为首的那人,是一个看起来最年长、眉心血色印记最深的老者。他睁开眼,浑浊的双眼中闪过一丝欣慰与赞赏。
“三十万年了……”他的声音沙哑如风化的岩石,“终于,等到了一个愿意为‘约定’而战,而不是为‘利益’或‘恐惧’而战的后辈。”
“前辈……”凤清儿想要说什么,却被老者抬手打断。
“时间紧迫,客套话免了。”老者挣扎着站起,其他三十六人也同时起身,“青藤那老家伙,用自己的命给你们铺了路。现在,该我们做点什么了。”
他看向凤清儿,一字一句道:
“后门协议,我们知道在哪,怎么用。核心契约副本,我们也知道藏在哪里,守护机制是什么。”
“但现在最重要的问题不是这个。”
他顿了顿,浑浊的眼中闪过一丝凝重。
“刚才你与那尊‘特殊处刑者’的战斗,已经触发了归档站的‘最高警戒协议’。最多半个时辰,整个天衡院的援军,包括至少三尊‘审判级’处刑者,就会降临。”

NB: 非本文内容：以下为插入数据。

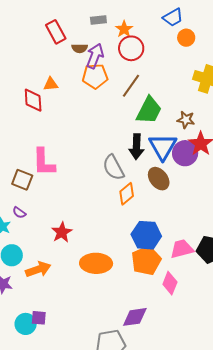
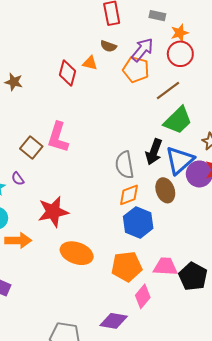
brown semicircle: (80, 48) -> (108, 46), moved
red star: (62, 232) -> (53, 212), size x1.4
blue hexagon: (146, 235) -> (138, 222), moved
purple diamond: (135, 317) -> (114, 321), moved

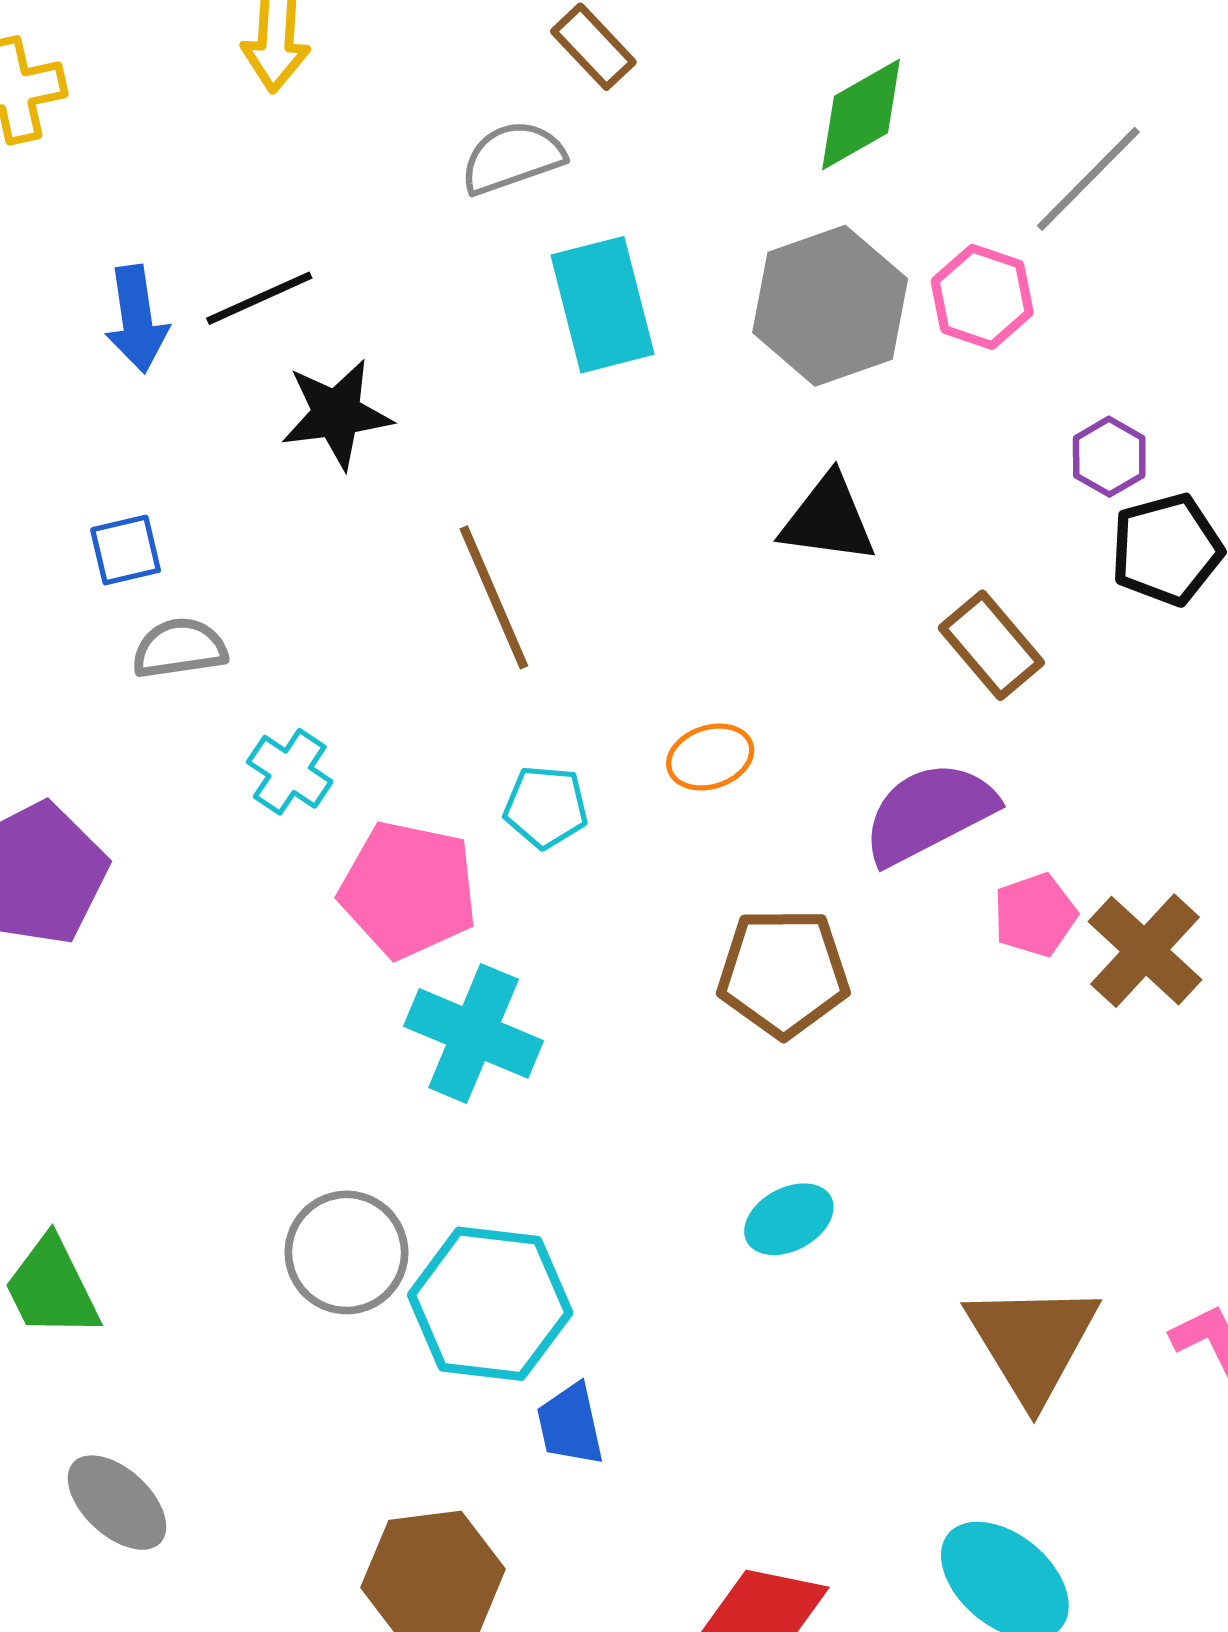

“而且……”他看向远方,仿佛穿透了重重墙壁,看到了什么,“你那两个拼命制造动静的朋友,现在被困在底层东区的‘秩序熔炉’里。那地方,是归档站处理高危规则造物的设施,一旦启动,他们会被彻底分解、归档,连一丝残魂都不会留下。”
“什么?!”凤清儿脸色惨白。
“熔炉的启动倒计时,还有……三十七分钟。”老者平静地报出一个数字,仿佛在说今天的天气,“而启动开关,就在这封印库的隔壁——那是‘终末协奏’用来折磨我们、让我们眼睁睁看着希望破灭的恶趣味。”
三十七分钟。
一边是即将被熔炉吞噬的同伴。
一边是即将降临的援军和必须拿到的核心契约副本。
还有三十七名刚刚恢复自由、却虚弱到几乎无法战斗的“温和派”前辈。
凤清儿死死咬住嘴唇,掌心的徽记再次滚烫起来。
抉择,又一次摆在了她的面前。
而这一次,无论选哪一边,都可能是万劫不复。